ZADANIE DO WYKONANIA —
Proszę przepisać dosłownie wszystkie poniższe pozycje, nie wprowadzając żadnych zmian.

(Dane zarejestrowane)

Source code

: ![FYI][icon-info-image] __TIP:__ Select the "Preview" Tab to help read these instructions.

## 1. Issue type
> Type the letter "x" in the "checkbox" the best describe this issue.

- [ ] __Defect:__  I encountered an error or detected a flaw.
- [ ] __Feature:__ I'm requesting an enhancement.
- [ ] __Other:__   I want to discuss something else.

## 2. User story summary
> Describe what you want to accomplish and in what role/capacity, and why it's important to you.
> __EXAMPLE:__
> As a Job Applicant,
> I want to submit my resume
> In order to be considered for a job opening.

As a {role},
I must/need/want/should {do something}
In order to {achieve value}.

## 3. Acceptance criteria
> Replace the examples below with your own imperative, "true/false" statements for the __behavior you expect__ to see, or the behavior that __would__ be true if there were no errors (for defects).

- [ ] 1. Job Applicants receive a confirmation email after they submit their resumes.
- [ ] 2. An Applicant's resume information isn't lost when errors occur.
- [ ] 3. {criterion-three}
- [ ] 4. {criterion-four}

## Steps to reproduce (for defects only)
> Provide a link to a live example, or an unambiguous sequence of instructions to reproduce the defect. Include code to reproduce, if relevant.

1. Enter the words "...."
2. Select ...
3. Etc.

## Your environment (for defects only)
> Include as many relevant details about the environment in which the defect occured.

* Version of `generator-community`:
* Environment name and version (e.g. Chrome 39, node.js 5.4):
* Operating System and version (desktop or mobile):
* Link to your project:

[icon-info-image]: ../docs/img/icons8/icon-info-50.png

ROZWIĄZANIE PONIŻEJ —
Source code

: ![FYI][icon-info-image] __TIP:__ Select the "Preview" Tab to help read these instructions.

## 1. Issue type
> Type the letter "x" in the "checkbox" the best describe this issue.

- [ ] __Defect:__  I encountered an error or detected a flaw.
- [ ] __Feature:__ I'm requesting an enhancement.
- [ ] __Other:__   I want to discuss something else.

## 2. User story summary
> Describe what you want to accomplish and in what role/capacity, and why it's important to you.
> __EXAMPLE:__
> As a Job Applicant,
> I want to submit my resume
> In order to be considered for a job opening.

As a {role},
I must/need/want/should {do something}
In order to {achieve value}.

## 3. Acceptance criteria
> Replace the examples below with your own imperative, "true/false" statements for the __behavior you expect__ to see, or the behavior that __would__ be true if there were no errors (for defects).

- [ ] 1. Job Applicants receive a confirmation email after they submit their resumes.
- [ ] 2. An Applicant's resume information isn't lost when errors occur.
- [ ] 3. {criterion-three}
- [ ] 4. {criterion-four}

## Steps to reproduce (for defects only)
> Provide a link to a live example, or an unambiguous sequence of instructions to reproduce the defect. Include code to reproduce, if relevant.

1. Enter the words "...."
2. Select ...
3. Etc.

## Your environment (for defects only)
> Include as many relevant details about the environment in which the defect occured.

* Version of `generator-community`:
* Environment name and version (e.g. Chrome 39, node.js 5.4):
* Operating System and version (desktop or mobile):
* Link to your project:

[icon-info-image]: ../docs/img/icons8/icon-info-50.png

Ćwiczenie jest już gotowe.